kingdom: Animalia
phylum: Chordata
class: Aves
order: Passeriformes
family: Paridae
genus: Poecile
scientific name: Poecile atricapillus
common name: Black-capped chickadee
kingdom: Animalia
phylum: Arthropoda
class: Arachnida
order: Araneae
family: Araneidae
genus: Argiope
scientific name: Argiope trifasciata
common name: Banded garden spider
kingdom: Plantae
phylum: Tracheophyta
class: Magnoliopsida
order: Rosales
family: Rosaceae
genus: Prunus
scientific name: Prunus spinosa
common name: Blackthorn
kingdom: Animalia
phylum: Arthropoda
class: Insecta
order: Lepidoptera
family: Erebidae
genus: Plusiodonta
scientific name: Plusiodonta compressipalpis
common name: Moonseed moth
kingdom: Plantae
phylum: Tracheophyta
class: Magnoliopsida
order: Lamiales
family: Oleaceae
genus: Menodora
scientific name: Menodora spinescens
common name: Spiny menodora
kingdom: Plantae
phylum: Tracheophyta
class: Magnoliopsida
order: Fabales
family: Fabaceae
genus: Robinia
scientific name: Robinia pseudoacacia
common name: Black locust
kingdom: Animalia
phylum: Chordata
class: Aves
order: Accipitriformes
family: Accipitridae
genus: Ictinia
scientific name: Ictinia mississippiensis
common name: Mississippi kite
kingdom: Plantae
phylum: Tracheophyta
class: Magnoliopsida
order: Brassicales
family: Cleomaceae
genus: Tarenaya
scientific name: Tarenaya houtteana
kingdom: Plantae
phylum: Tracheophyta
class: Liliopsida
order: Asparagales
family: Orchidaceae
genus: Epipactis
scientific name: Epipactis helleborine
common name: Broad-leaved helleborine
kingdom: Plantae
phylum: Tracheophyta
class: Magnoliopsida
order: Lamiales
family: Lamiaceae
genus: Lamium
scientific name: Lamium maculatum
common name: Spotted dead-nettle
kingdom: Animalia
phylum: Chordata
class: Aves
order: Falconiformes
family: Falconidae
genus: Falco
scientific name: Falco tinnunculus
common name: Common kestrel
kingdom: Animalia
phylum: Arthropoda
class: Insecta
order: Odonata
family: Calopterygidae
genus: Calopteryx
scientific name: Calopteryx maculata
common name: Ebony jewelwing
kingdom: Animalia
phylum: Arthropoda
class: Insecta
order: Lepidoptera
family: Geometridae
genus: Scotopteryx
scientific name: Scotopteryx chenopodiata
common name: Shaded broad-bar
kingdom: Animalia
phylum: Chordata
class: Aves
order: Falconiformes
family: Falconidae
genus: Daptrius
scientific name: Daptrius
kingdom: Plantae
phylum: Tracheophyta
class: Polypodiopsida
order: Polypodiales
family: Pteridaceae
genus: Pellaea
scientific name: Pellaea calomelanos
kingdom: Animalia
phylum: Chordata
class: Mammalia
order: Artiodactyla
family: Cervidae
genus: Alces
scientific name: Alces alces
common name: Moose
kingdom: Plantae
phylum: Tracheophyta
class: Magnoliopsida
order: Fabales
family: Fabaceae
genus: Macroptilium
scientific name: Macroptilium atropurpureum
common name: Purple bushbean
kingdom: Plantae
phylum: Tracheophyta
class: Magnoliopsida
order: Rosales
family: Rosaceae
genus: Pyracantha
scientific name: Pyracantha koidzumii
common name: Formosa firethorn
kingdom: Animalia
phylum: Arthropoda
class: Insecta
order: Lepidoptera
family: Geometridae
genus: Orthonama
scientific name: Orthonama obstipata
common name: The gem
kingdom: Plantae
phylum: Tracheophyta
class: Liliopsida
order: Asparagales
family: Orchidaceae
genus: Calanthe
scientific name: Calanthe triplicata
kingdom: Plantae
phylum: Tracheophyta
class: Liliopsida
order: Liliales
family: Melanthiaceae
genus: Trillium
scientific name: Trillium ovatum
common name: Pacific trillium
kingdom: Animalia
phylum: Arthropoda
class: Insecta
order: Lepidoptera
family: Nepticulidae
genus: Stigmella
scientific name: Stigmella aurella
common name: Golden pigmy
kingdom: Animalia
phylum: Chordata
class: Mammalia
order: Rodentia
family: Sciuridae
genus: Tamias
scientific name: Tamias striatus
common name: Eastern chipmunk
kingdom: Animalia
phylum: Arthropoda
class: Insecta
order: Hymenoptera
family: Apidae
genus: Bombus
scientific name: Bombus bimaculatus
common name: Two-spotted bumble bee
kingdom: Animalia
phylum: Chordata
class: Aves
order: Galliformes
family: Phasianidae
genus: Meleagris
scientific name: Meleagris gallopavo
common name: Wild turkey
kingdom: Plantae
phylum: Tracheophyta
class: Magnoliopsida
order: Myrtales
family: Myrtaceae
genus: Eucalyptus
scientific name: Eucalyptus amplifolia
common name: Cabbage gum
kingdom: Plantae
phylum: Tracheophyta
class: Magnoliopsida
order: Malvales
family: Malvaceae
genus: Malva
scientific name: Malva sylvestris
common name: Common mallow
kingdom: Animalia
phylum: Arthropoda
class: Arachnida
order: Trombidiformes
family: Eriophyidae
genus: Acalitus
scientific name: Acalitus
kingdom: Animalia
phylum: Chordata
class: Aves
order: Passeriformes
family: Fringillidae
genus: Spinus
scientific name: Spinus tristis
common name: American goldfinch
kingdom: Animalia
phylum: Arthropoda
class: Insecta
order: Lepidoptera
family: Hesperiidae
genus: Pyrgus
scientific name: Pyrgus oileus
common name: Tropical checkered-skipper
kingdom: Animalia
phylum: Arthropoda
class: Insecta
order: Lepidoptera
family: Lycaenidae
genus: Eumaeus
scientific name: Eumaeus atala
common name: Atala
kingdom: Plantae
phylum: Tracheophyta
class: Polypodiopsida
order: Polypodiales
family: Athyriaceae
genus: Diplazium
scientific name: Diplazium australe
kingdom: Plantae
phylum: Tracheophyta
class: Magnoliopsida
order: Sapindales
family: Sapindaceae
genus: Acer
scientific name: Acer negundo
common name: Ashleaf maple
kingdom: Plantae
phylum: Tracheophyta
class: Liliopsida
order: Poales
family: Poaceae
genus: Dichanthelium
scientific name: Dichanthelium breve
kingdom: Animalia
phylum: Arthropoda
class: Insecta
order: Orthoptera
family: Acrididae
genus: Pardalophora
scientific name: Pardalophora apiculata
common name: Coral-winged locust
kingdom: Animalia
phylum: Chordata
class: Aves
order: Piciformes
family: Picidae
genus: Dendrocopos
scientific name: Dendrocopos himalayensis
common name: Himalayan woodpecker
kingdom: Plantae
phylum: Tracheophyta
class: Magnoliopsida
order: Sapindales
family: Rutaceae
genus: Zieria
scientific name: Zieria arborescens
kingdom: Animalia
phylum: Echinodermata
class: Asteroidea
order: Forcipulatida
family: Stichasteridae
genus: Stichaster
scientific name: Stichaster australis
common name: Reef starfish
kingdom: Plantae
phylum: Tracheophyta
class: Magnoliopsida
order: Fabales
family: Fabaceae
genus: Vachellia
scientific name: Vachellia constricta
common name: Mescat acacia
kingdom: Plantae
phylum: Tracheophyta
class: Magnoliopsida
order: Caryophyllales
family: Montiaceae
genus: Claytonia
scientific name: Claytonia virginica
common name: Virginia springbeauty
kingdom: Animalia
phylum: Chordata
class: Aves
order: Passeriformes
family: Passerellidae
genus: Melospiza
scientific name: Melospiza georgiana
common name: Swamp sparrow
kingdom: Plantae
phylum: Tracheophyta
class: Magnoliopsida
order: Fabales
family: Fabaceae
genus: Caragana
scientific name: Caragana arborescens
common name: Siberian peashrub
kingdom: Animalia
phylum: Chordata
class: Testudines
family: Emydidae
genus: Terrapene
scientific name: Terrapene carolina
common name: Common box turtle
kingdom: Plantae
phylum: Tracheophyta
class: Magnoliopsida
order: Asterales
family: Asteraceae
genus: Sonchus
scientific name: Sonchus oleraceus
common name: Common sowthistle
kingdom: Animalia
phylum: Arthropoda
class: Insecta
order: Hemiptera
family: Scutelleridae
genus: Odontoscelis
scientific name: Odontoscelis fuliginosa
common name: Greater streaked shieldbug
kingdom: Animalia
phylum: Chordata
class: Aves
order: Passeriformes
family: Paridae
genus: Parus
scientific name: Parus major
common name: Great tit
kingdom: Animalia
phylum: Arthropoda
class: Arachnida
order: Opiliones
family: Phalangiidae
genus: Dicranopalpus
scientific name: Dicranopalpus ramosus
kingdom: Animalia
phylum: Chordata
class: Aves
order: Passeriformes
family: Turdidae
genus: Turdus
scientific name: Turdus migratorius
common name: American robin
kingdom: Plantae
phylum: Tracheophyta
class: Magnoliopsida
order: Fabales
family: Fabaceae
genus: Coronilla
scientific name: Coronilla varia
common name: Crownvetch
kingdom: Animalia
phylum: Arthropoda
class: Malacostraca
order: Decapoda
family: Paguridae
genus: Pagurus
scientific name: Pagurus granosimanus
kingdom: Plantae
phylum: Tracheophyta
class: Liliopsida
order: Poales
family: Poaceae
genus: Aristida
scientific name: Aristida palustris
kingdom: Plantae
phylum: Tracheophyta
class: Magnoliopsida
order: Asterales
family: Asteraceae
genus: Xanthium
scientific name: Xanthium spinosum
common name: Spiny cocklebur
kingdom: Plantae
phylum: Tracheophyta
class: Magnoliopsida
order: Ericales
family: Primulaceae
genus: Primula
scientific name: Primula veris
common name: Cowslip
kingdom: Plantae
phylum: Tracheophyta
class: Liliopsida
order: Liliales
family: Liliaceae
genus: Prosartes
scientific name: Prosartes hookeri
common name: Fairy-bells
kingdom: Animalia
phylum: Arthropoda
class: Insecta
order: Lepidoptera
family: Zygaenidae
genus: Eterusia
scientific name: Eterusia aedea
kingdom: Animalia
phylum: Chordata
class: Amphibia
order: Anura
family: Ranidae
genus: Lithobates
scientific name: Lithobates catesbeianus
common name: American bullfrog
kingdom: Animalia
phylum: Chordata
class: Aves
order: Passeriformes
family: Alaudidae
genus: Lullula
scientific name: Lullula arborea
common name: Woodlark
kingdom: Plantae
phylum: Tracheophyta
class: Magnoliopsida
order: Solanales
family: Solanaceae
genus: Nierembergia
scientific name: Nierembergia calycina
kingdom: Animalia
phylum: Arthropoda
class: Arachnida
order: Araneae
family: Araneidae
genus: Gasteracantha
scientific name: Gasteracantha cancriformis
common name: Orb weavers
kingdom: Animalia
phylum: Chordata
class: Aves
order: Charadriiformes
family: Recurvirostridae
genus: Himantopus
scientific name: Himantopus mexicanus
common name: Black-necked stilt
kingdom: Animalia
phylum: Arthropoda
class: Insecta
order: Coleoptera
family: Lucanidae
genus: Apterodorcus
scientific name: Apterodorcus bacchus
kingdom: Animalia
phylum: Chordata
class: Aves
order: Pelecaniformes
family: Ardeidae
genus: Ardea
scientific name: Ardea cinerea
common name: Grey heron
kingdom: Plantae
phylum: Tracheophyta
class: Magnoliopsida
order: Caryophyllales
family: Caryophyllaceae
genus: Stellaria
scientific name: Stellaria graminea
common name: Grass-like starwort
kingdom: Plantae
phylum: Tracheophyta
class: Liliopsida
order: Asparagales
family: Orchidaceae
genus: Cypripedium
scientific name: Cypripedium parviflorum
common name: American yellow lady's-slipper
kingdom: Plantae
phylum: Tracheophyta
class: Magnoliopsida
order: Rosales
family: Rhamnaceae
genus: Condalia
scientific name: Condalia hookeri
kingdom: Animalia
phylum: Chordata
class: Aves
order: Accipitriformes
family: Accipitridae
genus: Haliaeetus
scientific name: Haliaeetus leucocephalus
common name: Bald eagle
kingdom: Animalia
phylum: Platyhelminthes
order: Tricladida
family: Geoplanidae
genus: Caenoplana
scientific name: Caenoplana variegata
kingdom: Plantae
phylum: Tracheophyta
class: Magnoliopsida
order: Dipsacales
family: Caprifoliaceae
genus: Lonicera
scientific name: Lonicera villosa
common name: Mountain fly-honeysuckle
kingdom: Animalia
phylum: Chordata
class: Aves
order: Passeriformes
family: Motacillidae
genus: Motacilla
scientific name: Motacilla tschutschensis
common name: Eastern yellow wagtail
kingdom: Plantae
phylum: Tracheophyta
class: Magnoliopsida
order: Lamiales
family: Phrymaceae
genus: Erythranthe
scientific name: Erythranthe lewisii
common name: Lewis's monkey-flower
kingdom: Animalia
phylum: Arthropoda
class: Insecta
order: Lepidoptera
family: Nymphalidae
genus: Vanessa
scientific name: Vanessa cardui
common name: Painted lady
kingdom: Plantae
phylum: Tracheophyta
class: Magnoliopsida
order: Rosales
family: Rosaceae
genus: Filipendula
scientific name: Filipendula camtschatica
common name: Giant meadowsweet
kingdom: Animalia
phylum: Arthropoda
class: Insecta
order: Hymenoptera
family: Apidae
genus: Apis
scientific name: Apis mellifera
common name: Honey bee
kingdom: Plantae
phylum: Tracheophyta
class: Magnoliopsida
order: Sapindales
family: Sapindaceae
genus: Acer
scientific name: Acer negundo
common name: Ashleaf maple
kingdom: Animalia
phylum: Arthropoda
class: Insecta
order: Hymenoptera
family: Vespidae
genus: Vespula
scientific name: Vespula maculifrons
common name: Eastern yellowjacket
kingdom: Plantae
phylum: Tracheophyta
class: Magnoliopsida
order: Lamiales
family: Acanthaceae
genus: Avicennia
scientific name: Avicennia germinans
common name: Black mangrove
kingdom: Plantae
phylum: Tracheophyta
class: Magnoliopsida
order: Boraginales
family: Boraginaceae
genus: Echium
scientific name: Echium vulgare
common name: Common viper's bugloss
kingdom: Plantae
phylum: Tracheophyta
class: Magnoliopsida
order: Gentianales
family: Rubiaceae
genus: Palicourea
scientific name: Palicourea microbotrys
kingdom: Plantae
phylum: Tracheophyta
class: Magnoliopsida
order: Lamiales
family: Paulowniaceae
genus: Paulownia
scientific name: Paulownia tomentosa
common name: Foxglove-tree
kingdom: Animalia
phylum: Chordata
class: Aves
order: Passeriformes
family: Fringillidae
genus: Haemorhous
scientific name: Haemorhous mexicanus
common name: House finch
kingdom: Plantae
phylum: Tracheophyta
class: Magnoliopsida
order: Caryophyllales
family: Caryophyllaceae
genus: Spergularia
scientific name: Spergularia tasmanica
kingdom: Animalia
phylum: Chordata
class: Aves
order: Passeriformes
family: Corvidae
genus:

TASK DETAILS:
Copy the records above word for word, starting at the line with "genus: Coronilla" and ending at the line with "family: Zygaenidae", both of those lines included.

SOLUTION TO THIS EXERCISE:
genus: Coronilla
scientific name: Coronilla varia
common name: Crownvetch
kingdom: Animalia
phylum: Arthropoda
class: Malacostraca
order: Decapoda
family: Paguridae
genus: Pagurus
scientific name: Pagurus granosimanus
kingdom: Plantae
phylum: Tracheophyta
class: Liliopsida
order: Poales
family: Poaceae
genus: Aristida
scientific name: Aristida palustris
kingdom: Plantae
phylum: Tracheophyta
class: Magnoliopsida
order: Asterales
family: Asteraceae
genus: Xanthium
scientific name: Xanthium spinosum
common name: Spiny cocklebur
kingdom: Plantae
phylum: Tracheophyta
class: Magnoliopsida
order: Ericales
family: Primulaceae
genus: Primula
scientific name: Primula veris
common name: Cowslip
kingdom: Plantae
phylum: Tracheophyta
class: Liliopsida
order: Liliales
family: Liliaceae
genus: Prosartes
scientific name: Prosartes hookeri
common name: Fairy-bells
kingdom: Animalia
phylum: Arthropoda
class: Insecta
order: Lepidoptera
family: Zygaenidae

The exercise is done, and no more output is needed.